Het samenstellen van een individuele sociaaleconomisch index voor elk kind is technisch relatief eenvoudig. Hiervoor kunnen verschillende gegevens van de ouders worden gecombineerd: opleidingsniveau, beroep en beroepsstatuut, inkomen, onroerend goed, enz. Deze gegevens zijn ofwel beschikbaar in de Kruispuntbank van de Sociale Zekerheid, ofwel op het niveau van het Ministerie van Financiën. De moeilijkheid is hier vooral politiek: het is een kwestie van toestemming geven voor toegang tot deze gegevens. Het zal uiteraard nodig zijn om de vertrouwelijkheid van privé-informatie te garanderen door een geanonimiseerd bestand aan te maken (de individuen worden daar geïdentificeerd door een code en de link tussen deze code en de identiteit bevindt zich in een gecodeerd bestand, dat alleen kan worden geactiveerd in het kader van communicatie per e-mail of per post met de ouders).
Voor de samenstelling van het kadaster van beschikbare plaatsen is het eerst nodig om normen vast te stellen op vlak van oppervlakte per leerling, gemeenschappelijke infrastructuur, enz. Op basis hiervan geven de scholen aan hoeveel leerlingen ze per leerjaar kunnen opnemen. De Zonale Commissies controleren regelmatig of het totale aantal plaatsen in elke zone voldoende is en kunnen aan bepaalde scholen vragen om hun capaciteit te verhogen.

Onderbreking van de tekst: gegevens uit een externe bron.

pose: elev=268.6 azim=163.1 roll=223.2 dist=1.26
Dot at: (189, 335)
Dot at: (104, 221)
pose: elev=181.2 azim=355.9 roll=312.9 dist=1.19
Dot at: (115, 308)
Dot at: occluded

Tot slot moeten normen voor de te bereiken doelstellingen worden bepaald: de maximaal toegestane afstand tussen woning en school voor een leerling, de maximaal toelaatbare waarde van het gemiddelde van deze afstanden (voor alle leerlingen), de maximaal toelaatbare waarde voor de index die de sociale segregatie tussen scholen bepaalt, enz. Deze streefwaarden en de weging van hun respectievelijke belang zullen door de wetgever moeten worden bepaald en eventueel aangepast aan de lokale geografische, demografische en sociale omstandigheden.

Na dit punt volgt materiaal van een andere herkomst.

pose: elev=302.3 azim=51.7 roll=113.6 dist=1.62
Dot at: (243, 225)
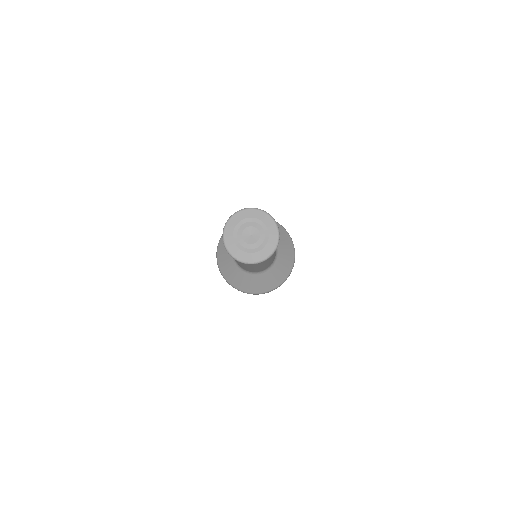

Al deze gegevens (de lijst met leerlingen die een plaats op een school moeten krijgen, hun sociaaleconomische index, de geografische locatie van hun woonplaats, het kadaster van beschikbare plaatsen, de wettelijke normen om vlotte bereikbaarheid en sociale mix te garanderen) worden samen gebracht in een database. Er wordt een algoritme ontworpen dat op basis van deze gegevens een optimale balans berekent tussen bereikbaarheid (afstand tussen woonplaats en school) en sociale mix.
Technisch haalbaar
De technische haalbaarheid van een dergelijk algoritme werd getest in een onderzoek dat gezamenlijk werd uitgevoerd door Nico Hirtt (Ovds) en Bernard Delvaux (professor GIRSEF, UCL) en dat betrekking had op de leerlingenpopulatie van het lager onderwijs in het Brussels hoofdstedelijk Gewest. Hieronder lichten we het algemene principe van het gebruikte algoritme toe. De resultaten waren veel belovend en illustreerden de technische haalbaarheid. Daarmee is niet gezegd dat het door ons ontworpen algoritme het best mogelijke is. Specialisten zouden ongetwijfeld nog meer efficiënte en meer verfijnde bruikbare algoritmen kunnen ontwikkelen.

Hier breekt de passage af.